** Opening Records for the exercise block **
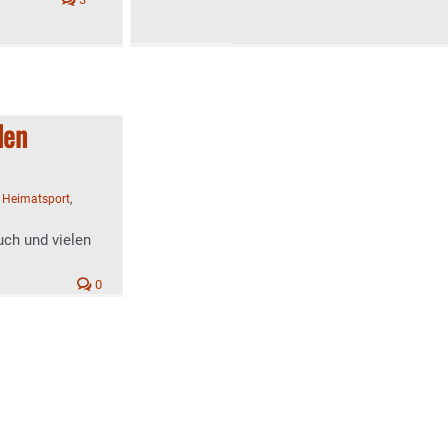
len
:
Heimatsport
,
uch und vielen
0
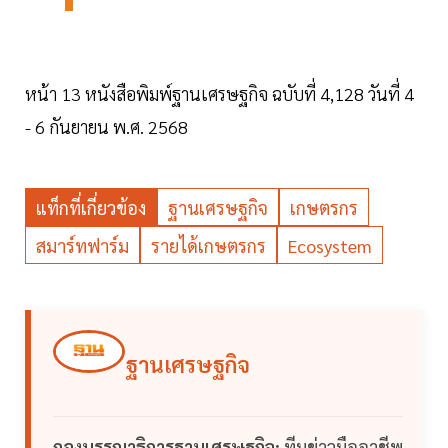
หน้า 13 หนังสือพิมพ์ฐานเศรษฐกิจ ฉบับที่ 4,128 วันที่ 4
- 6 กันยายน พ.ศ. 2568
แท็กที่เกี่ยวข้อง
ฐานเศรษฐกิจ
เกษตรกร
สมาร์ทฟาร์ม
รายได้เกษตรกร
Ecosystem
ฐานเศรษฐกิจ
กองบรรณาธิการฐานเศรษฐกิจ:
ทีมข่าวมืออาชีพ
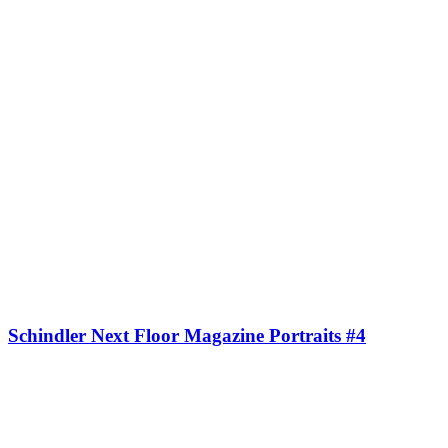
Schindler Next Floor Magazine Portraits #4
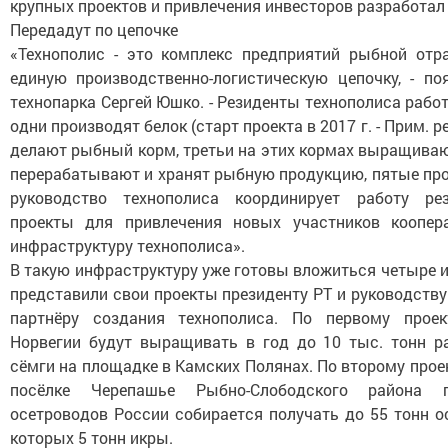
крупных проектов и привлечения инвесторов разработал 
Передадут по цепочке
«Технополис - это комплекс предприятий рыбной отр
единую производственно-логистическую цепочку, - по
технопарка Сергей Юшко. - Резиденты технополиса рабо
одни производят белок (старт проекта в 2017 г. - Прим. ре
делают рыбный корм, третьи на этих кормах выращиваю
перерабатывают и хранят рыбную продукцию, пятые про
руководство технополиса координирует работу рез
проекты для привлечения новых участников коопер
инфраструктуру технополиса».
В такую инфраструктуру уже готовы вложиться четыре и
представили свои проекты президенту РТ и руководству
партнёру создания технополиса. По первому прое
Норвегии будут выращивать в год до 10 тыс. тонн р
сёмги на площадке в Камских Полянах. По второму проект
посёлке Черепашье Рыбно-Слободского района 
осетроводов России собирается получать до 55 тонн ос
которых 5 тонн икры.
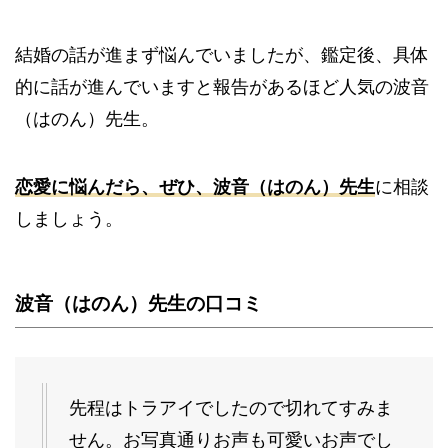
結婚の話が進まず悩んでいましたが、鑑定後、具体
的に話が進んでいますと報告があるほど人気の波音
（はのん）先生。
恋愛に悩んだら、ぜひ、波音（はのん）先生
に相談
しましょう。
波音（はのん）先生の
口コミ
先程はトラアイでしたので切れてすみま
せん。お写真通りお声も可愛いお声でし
** Closing Records for the exercise block **
Directions for this task
When you reach the line with "uch und vielen" in the records above, begin repeating the lines exactly, and stop after the line with "одни производят белок". Skip all pictures.

Reply
uch und vielen
0
หน้า 13 หนังสือพิมพ์ฐานเศรษฐกิจ ฉบับที่ 4,128 วันที่ 4
- 6 กันยายน พ.ศ. 2568
แท็กที่เกี่ยวข้อง
ฐานเศรษฐกิจ
เกษตรกร
สมาร์ทฟาร์ม
รายได้เกษตรกร
Ecosystem
ฐานเศรษฐกิจ
กองบรรณาธิการฐานเศรษฐกิจ:
ทีมข่าวมืออาชีพ
Schindler Next Floor Magazine Portraits #4
крупных проектов и привлечения инвесторов разработал 
Передадут по цепочке
«Технополис - это комплекс предприятий рыбной отр
единую производственно-логистическую цепочку, - по
технопарка Сергей Юшко. - Резиденты технополиса рабо
одни производят белок (старт проекта в 2017 г. - Прим. ре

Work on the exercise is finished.